カフェの特記事項には以下の条件がありました。
- 1階に設置し、公園からもアプローチする
- カフェテラスと行き来できるようにする
- 公園への眺望に配慮する
よって、「カフェ→カフェテラス→公園」という動線をどのように確保したかを記述することになります。
(3)オープンスペースについての工夫
12月8日実施の試験では、分館から本館への経路上にオープンスペースの計画が要求されました。
また、問題文に「設計条件を踏まえた工夫」とあるので、留意事項にある「分館と本館の動線を適切に計画」を意識して記述する必要があります。

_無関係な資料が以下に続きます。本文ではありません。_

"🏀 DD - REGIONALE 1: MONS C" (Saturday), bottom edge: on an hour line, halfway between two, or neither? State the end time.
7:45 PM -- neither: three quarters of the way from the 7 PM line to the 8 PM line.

解答としては、本館利用者が分館に訪れやすくなるような工夫を記述することになります。
(4)市民アトリエとショップの室の設え
今年度は10月実施、12月実施の試験ともにコンセプトルームの出題がありませんでしたが、室の設えを問う問題として出題されました。
なお、平成29・30年度では「設え(しつらえ)」の注釈がありました。以前と同様、内装(インテリア)、什器、設備等と考えればよいでしょう。
市民アトリエの特記事項には「作業机、椅子、流し台」とありますので、これ以外の什器や内装について記述するように注意します。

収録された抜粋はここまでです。